Hushed and full of reverence, Rachmaninov’s religious mass for unaccompanied chorus is exquisitely beautiful and a departure from the lush piano music or emotive symphonies for which the Russian composer is most commonly known.
Keeping track of adjectives, Rachmaninov's Vespers are:
Hushed, full of reverence, (exquisitely) beautiful
lush (like his piano music) or emotive (like his symphonies).
Considered the crowning achievement of Russian Orthodox choral music
Considered by whom? Critics? Experts? Many? How about a citation? Vague reference?
Considered the crowning achievement of Russian Orthodox choral music, the Vespers follow the rules governing the church’s music with no instruments accompanying the voices.

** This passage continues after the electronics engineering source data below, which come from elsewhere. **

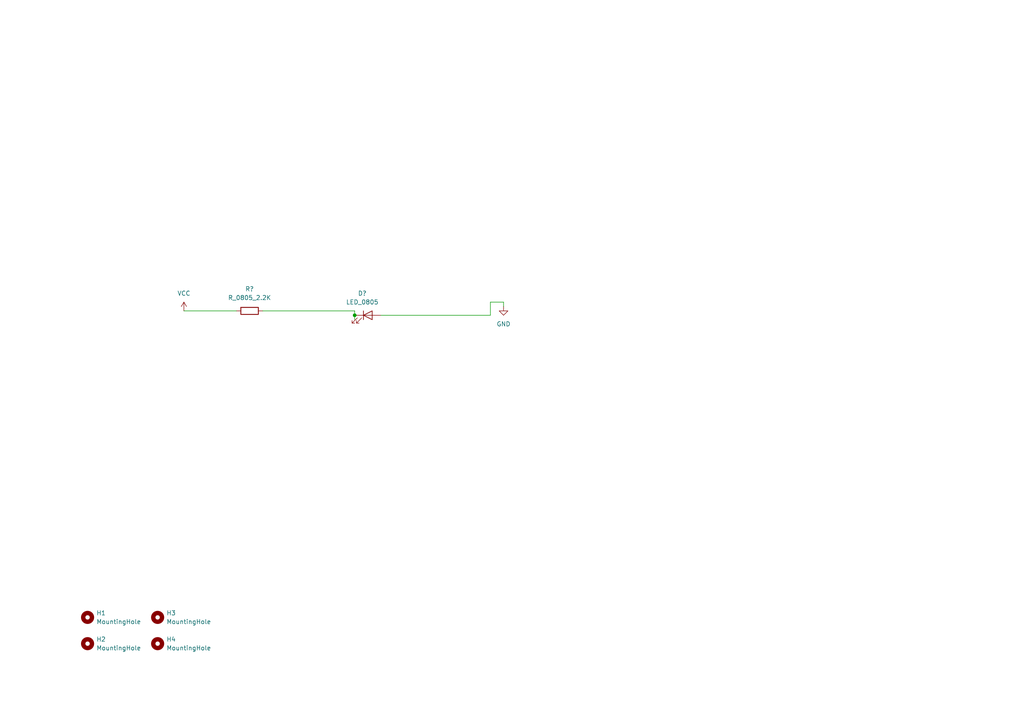
<source format=kicad_sch>
(kicad_sch (version 20211123) (generator eeschema)

  (uuid e63e39d7-6ac0-4ffd-8aa3-1841a4541b55)

  (paper "A4")

  

  (junction (at 102.87 91.44) (diameter 0) (color 0 0 0 0)
    (uuid 7756abdc-c641-455d-8880-18bbbaa72b30)
  )

  (wire (pts (xy 142.24 91.44) (xy 142.24 87.63))
    (stroke (width 0) (type default) (color 0 0 0 0))
    (uuid 2b6c3e3a-4524-4a32-b6e2-2483d1179a67)
  )
  (wire (pts (xy 146.05 87.63) (xy 146.05 88.9))
    (stroke (width 0) (type default) (color 0 0 0 0))
    (uuid 2b889943-ae0e-436f-a7e8-e98a8842dd8e)
  )
  (wire (pts (xy 102.87 91.44) (xy 102.87 92.71))
    (stroke (width 0) (type default) (color 0 0 0 0))
    (uuid 609bf4fe-dcd3-46bd-9e54-5e0fc9358a78)
  )
  (wire (pts (xy 110.49 91.44) (xy 142.24 91.44))
    (stroke (width 0) (type default) (color 0 0 0 0))
    (uuid 64487d96-57b8-4661-956b-8550278bc3c1)
  )
  (wire (pts (xy 76.2 90.17) (xy 102.87 90.17))
    (stroke (width 0) (type default) (color 0 0 0 0))
    (uuid 64abe8cb-c619-469f-8c88-d1f39dace2e8)
  )
  (wire (pts (xy 142.24 87.63) (xy 146.05 87.63))
    (stroke (width 0) (type default) (color 0 0 0 0))
    (uuid 67c64807-8299-467d-9607-18aa39e3a11d)
  )
  (wire (pts (xy 102.87 90.17) (xy 102.87 91.44))
    (stroke (width 0) (type default) (color 0 0 0 0))
    (uuid 83875f18-06d6-4cf8-9160-1ec15565a70a)
  )
  (wire (pts (xy 53.34 90.17) (xy 68.58 90.17))
    (stroke (width 0) (type default) (color 0 0 0 0))
    (uuid c43f8306-93cf-48c6-85e2-fce0d0475ac0)
  )

  (symbol (lib_id "HPS:MountingHole") (at 45.72 179.07 0) (unit 1)
    (in_bom yes) (on_board yes) (fields_autoplaced)
    (uuid 29106fb5-143e-4e20-878e-052e2b3383b0)
    (property "Reference" "H3" (id 0) (at 48.26 177.7999 0)
      (effects (font (size 1.27 1.27)) (justify left))
    )
    (property "Value" "MountingHole" (id 1) (at 48.26 180.3399 0)
      (effects (font (size 1.27 1.27)) (justify left))
    )
    (property "Footprint" "footprints:MountingHole_3.2mm_M3" (id 2) (at 45.72 179.07 0)
      (effects (font (size 1.27 1.27)) hide)
    )
    (property "Datasheet" "~" (id 3) (at 45.72 179.07 0)
      (effects (font (size 1.27 1.27)) hide)
    )
  )

  (symbol (lib_id "HPS:VCC") (at 53.34 90.17 0) (unit 1)
    (in_bom yes) (on_board yes) (fields_autoplaced)
    (uuid 2c2c9064-4278-4cae-8cef-5f06f9b0ef6b)
    (property "Reference" "#PWR?" (id 0) (at 53.34 93.98 0)
      (effects (font (size 1.27 1.27)) hide)
    )
    (property "Value" "VCC" (id 1) (at 53.34 85.09 0))
    (property "Footprint" "" (id 2) (at 53.34 90.17 0)
      (effects (font (size 1.27 1.27)) hide)
    )
    (property "Datasheet" "" (id 3) (at 53.34 90.17 0)
      (effects (font (size 1.27 1.27)) hide)
    )
    (pin "1" (uuid 44c254ce-924d-4cf9-8ce1-21f56d3670b9))
  )

  (symbol (lib_id "HPS:MountingHole") (at 25.4 179.07 0) (unit 1)
    (in_bom yes) (on_board yes) (fields_autoplaced)
    (uuid 3078fc62-fc65-44c3-8730-e98e32046f59)
    (property "Reference" "H1" (id 0) (at 27.94 177.7999 0)
      (effects (font (size 1.27 1.27)) (justify left))
    )
    (property "Value" "MountingHole" (id 1) (at 27.94 180.3399 0)
      (effects (font (size 1.27 1.27)) (justify left))
    )
    (property "Footprint" "footprints:MountingHole_3.2mm_M3" (id 2) (at 25.4 179.07 0)
      (effects (font (size 1.27 1.27)) hide)
    )
    (property "Datasheet" "~" (id 3) (at 25.4 179.07 0)
      (effects (font (size 1.27 1.27)) hide)
    )
  )

  (symbol (lib_id "HPS:R_0805_2.2K") (at 72.39 90.17 270) (unit 1)
    (in_bom yes) (on_board yes) (fields_autoplaced)
    (uuid 4563f1f1-b61c-4fb3-8057-693c3438b45b)
    (property "Reference" "R?" (id 0) (at 72.39 83.82 90))
    (property "Value" "R_0805_2.2K" (id 1) (at 72.39 86.36 90))
    (property "Footprint" "footprints:R_0805_2012Metric" (id 2) (at 72.39 85.852 90)
      (effects (font (size 1.27 1.27)) hide)
    )
    (property "Datasheet" "https://www.digikey.com/en/products/detail/yageo/RC0805FR-072K2L/727676" (id 3) (at 72.39 87.63 0)
      (effects (font (size 1.27 1.27)) hide)
    )
    (property "MFG" "N/A" (id 4) (at 66.04 90.17 0)
      (effects (font (size 1.27 1.27)) hide)
    )
    (property "MPN" "N/A" (id 5) (at 63.5 90.17 0)
      (effects (font (size 1.27 1.27)) hide)
    )
    (property "Digikey PN" "311-2.20KCRCT-ND" (id 6) (at 58.42 90.17 0)
      (effects (font (size 1.27 1.27)) hide)
    )
    (property "Mouser PN" "N/A" (id 7) (at 55.88 90.17 0)
      (effects (font (size 1.27 1.27)) hide)
    )
    (property "Power" "N/A" (id 8) (at 53.34 90.17 0)
      (effects (font (size 1.27 1.27)) hide)
    )
    (property "Tolerance" "N/A" (id 9) (at 53.34 90.17 0)
      (effects (font (size 1.27 1.27)) hide)
    )
    (pin "1" (uuid 7230c442-6890-4736-9cc8-70e4f9419c04))
    (pin "2" (uuid c8c9bdc1-4d4b-4535-bd1f-ce580b757ec5))
  )

  (symbol (lib_id "HPS:LED_0805") (at 106.68 91.44 0) (unit 1)
    (in_bom yes) (on_board yes) (fields_autoplaced)
    (uuid 5060fb64-c5fc-4992-9356-3e6ce085d1f6)
    (property "Reference" "D?" (id 0) (at 105.0798 85.09 0))
    (property "Value" "LED_0805" (id 1) (at 105.0798 87.63 0))
    (property "Footprint" "footprints:LED_0805_2012Metric" (id 2) (at 107.95 102.87 0)
      (effects (font (size 1.27 1.27)) hide)
    )
    (property "Datasheet" "https://www.we-online.de/katalog/datasheet/150080RS75000.pdf" (id 3) (at 106.68 91.44 0)
      (effects (font (size 1.27 1.27)) hide)
    )
    (property "MFG" "Würth Elektronik" (id 4) (at 106.68 97.79 0)
      (effects (font (size 1.27 1.27)) hide)
    )
    (property "MPN" "150080RS75000" (id 5) (at 106.68 100.33 0)
      (effects (font (size 1.27 1.27)) hide)
    )
    (property "Digikey PN" "732-4984-1-ND" (id 6) (at 106.68 105.41 0)
      (effects (font (size 1.27 1.27)) hide)
    )
    (property "Mouser PN" "N/A" (id 7) (at 106.68 107.95 0)
      (effects (font (size 1.27 1.27)) hide)
    )
    (pin "1" (uuid 5de3512d-da3d-446e-b8d7-dfc1b368bb6f))
    (pin "2" (uuid afb98c91-af25-4dc9-89cc-844be9546744))
  )

  (symbol (lib_id "HPS:MountingHole") (at 25.4 186.69 0) (unit 1)
    (in_bom yes) (on_board yes) (fields_autoplaced)
    (uuid b1b74aee-c522-4f09-8a32-d988840903cc)
    (property "Reference" "H2" (id 0) (at 27.94 185.4199 0)
      (effects (font (size 1.27 1.27)) (justify left))
    )
    (property "Value" "MountingHole" (id 1) (at 27.94 187.9599 0)
      (effects (font (size 1.27 1.27)) (justify left))
    )
    (property "Footprint" "footprints:MountingHole_3.2mm_M3" (id 2) (at 25.4 186.69 0)
      (effects (font (size 1.27 1.27)) hide)
    )
    (property "Datasheet" "~" (id 3) (at 25.4 186.69 0)
      (effects (font (size 1.27 1.27)) hide)
    )
  )

  (symbol (lib_id "HPS:GND") (at 146.05 88.9 0) (unit 1)
    (in_bom yes) (on_board yes) (fields_autoplaced)
    (uuid b76389d4-f0e4-4569-b356-6c22f544bace)
    (property "Reference" "#PWR?" (id 0) (at 146.05 95.25 0)
      (effects (font (size 1.27 1.27)) hide)
    )
    (property "Value" "GND" (id 1) (at 146.05 93.98 0))
    (property "Footprint" "" (id 2) (at 146.05 88.9 0)
      (effects (font (size 1.27 1.27)) hide)
    )
    (property "Datasheet" "" (id 3) (at 146.05 88.9 0)
      (effects (font (size 1.27 1.27)) hide)
    )
    (pin "1" (uuid ac48e8e0-12a9-4308-b754-b30101aafb5b))
  )

  (symbol (lib_id "HPS:MountingHole") (at 45.72 186.69 0) (unit 1)
    (in_bom yes) (on_board yes) (fields_autoplaced)
    (uuid ffd5166d-7739-4a03-8f62-5a872b1e1625)
    (property "Reference" "H4" (id 0) (at 48.26 185.4199 0)
      (effects (font (size 1.27 1.27)) (justify left))
    )
    (property "Value" "MountingHole" (id 1) (at 48.26 187.9599 0)
      (effects (font (size 1.27 1.27)) (justify left))
    )
    (property "Footprint" "footprints:MountingHole_3.2mm_M3" (id 2) (at 45.72 186.69 0)
      (effects (font (size 1.27 1.27)) hide)
    )
    (property "Datasheet" "~" (id 3) (at 45.72 186.69 0)
      (effects (font (size 1.27 1.27)) hide)
    )
  )

  (sheet_instances
    (path "/" (page "1"))
  )

  (symbol_instances
    (path "/2c2c9064-4278-4cae-8cef-5f06f9b0ef6b"
      (reference "#PWR?") (unit 1) (value "VCC") (footprint "")
    )
    (path "/b76389d4-f0e4-4569-b356-6c22f544bace"
      (reference "#PWR?") (unit 1) (value "GND") (footprint "")
    )
    (path "/5060fb64-c5fc-4992-9356-3e6ce085d1f6"
      (reference "D?") (unit 1) (value "LED_0805") (footprint "footprints:LED_0805_2012Metric")
    )
    (path "/3078fc62-fc65-44c3-8730-e98e32046f59"
      (reference "H1") (unit 1) (value "MountingHole") (footprint "footprints:MountingHole_3.2mm_M3")
    )
    (path "/b1b74aee-c522-4f09-8a32-d988840903cc"
      (reference "H2") (unit 1) (value "MountingHole") (footprint "footprints:MountingHole_3.2mm_M3")
    )
    (path "/29106fb5-143e-4e20-878e-052e2b3383b0"
      (reference "H3") (unit 1) (value "MountingHole") (footprint "footprints:MountingHole_3.2mm_M3")
    )
    (path "/ffd5166d-7739-4a03-8f62-5a872b1e1625"
      (reference "H4") (unit 1) (value "MountingHole") (footprint "footprints:MountingHole_3.2mm_M3")
    )
    (path "/4563f1f1-b61c-4fb3-8057-693c3438b45b"
      (reference "R?") (unit 1) (value "R_0805_2.2K") (footprint "footprints:R_0805_2012Metric")
    )
  )
)

</source>
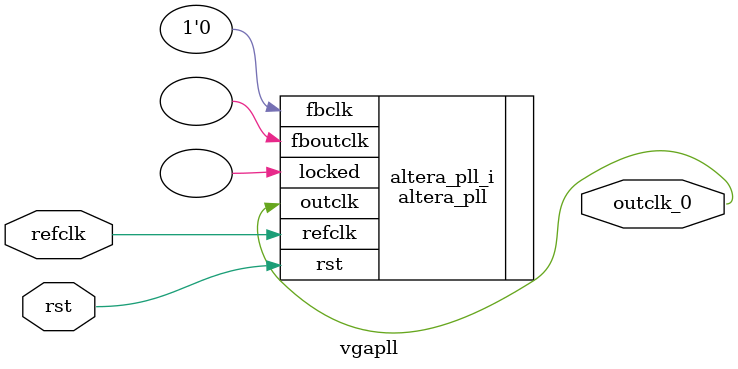
<source format=v>
`timescale 1ns/10ps
module  vgapll(

	// interface 'refclk'
	input wire refclk,

	// interface 'reset'
	input wire rst,

	// interface 'outclk0'
	output wire outclk_0
);

	altera_pll #(
		.fractional_vco_multiplier("true"),
		.reference_clock_frequency("50.0 MHz"),
		.operation_mode("direct"),
		.number_of_clocks(1),
		.output_clock_frequency0("147.140000 MHz"),
		.phase_shift0("0 ps"),
		.duty_cycle0(50),
		.output_clock_frequency1("0 MHz"),
		.phase_shift1("0 ps"),
		.duty_cycle1(50),
		.output_clock_frequency2("0 MHz"),
		.phase_shift2("0 ps"),
		.duty_cycle2(50),
		.output_clock_frequency3("0 MHz"),
		.phase_shift3("0 ps"),
		.duty_cycle3(50),
		.output_clock_frequency4("0 MHz"),
		.phase_shift4("0 ps"),
		.duty_cycle4(50),
		.output_clock_frequency5("0 MHz"),
		.phase_shift5("0 ps"),
		.duty_cycle5(50),
		.output_clock_frequency6("0 MHz"),
		.phase_shift6("0 ps"),
		.duty_cycle6(50),
		.output_clock_frequency7("0 MHz"),
		.phase_shift7("0 ps"),
		.duty_cycle7(50),
		.output_clock_frequency8("0 MHz"),
		.phase_shift8("0 ps"),
		.duty_cycle8(50),
		.output_clock_frequency9("0 MHz"),
		.phase_shift9("0 ps"),
		.duty_cycle9(50),
		.output_clock_frequency10("0 MHz"),
		.phase_shift10("0 ps"),
		.duty_cycle10(50),
		.output_clock_frequency11("0 MHz"),
		.phase_shift11("0 ps"),
		.duty_cycle11(50),
		.output_clock_frequency12("0 MHz"),
		.phase_shift12("0 ps"),
		.duty_cycle12(50),
		.output_clock_frequency13("0 MHz"),
		.phase_shift13("0 ps"),
		.duty_cycle13(50),
		.output_clock_frequency14("0 MHz"),
		.phase_shift14("0 ps"),
		.duty_cycle14(50),
		.output_clock_frequency15("0 MHz"),
		.phase_shift15("0 ps"),
		.duty_cycle15(50),
		.output_clock_frequency16("0 MHz"),
		.phase_shift16("0 ps"),
		.duty_cycle16(50),
		.output_clock_frequency17("0 MHz"),
		.phase_shift17("0 ps"),
		.duty_cycle17(50),
		.pll_type("General"),
		.pll_subtype("General")
	) altera_pll_i (
		.rst	(rst),
		.outclk	({outclk_0}),
		.locked	(),
		.fboutclk	( ),
		.fbclk	(1'b0),
		.refclk	(refclk)
	);
endmodule


</source>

An awkward, if factually true sentence. Pass.
And yet, while Rachmaninov echoes the melodic style of traditional Orthodox Church chants
Well, to be accurate, 10 of the 15 sections of the Vespers are actually based on Russian Orthodox chants. And yet, while I guess this could be considered an "echo" of sorts, this is somewhat misleading. A minor point, albeit one that took me all of 30 seconds of research.
And yet, while Rachmaninov echoes the melodic style of traditional Orthodox Church chants, he nevertheless brings an undeniable — though carefully considered — sensuousness...
Vespers: Hushed, full of reverence, (exquisitely) beautiful, sensuous (undeniably);
Not: Lush, emotive.
And yet, while Rachmaninov echoes the melodic style of traditional Orthodox Church chants, he nevertheless brings an undeniable — though carefully considered — sensuousness with harmonies refined to almost a pure essence.
Read the last bit again:
...with harmonies refined to almost a pure essence.
I don't know what that means. Essence of what? Harmony? Sensuousness? Gelfling?
Fig 2: Skeksis Likes Essence, Too!
The fervid intent of the music’s spirituality is undeniable.
The piece...which was written for a church service, based upon traditional chants, intends to be...spiritual. Glad we sussed that one out. Also, using the word "undeniable" in both sentences of a two-sentence paragraph somewhat undermines its emphatic purpose.
Conspirare director Craig Hella Johnson
Seriously? That is awesome. My official unofficial blog middle blog name is now "Hella". Fuck and yes.
Conspirare director Craig Hella Johnson intimately understood the balance between the simplicity and sensuousness of Rachmaninov’s other-worldly score.
Vespers: Hushed, full of reverence, (exquisitely) beautiful, sensuous (undeniably) balanced with simplicity, otherworldly;Not: Lush, emotive.
Does it seem like any of the words in the "not" category could easily be moved into the "Vespers descriptors" category? I think the difference in the sense of the review would be close to nil.
The choir’s intonation and vocal blend was seemless and perfect, the soloists appropriately soft, the basses gently hit the low B flats. St. Martin’s high-valuted sanctuary provided lovely — and appropriate — acoustical depth and resonance for the spiritually exalting music.
Wait, was this religious music? Because you totally forgot to mention that.
Conspirare’s exacting perfection never translates to stiff, pretentious or distant. Quite the opposite. There’s a sincerity and prescence that underlies every Conspirare concert. No wonder the audience on Saturday hushed on its own before anyone took the stage: The sublime beauty of Conspirare exudes always.
Hopefully, in my overly-long preamble, I explicated my real complaint: The arts are getting the shaft so badly, not only are they losing printed space, but even the most cursory editing is eschewed.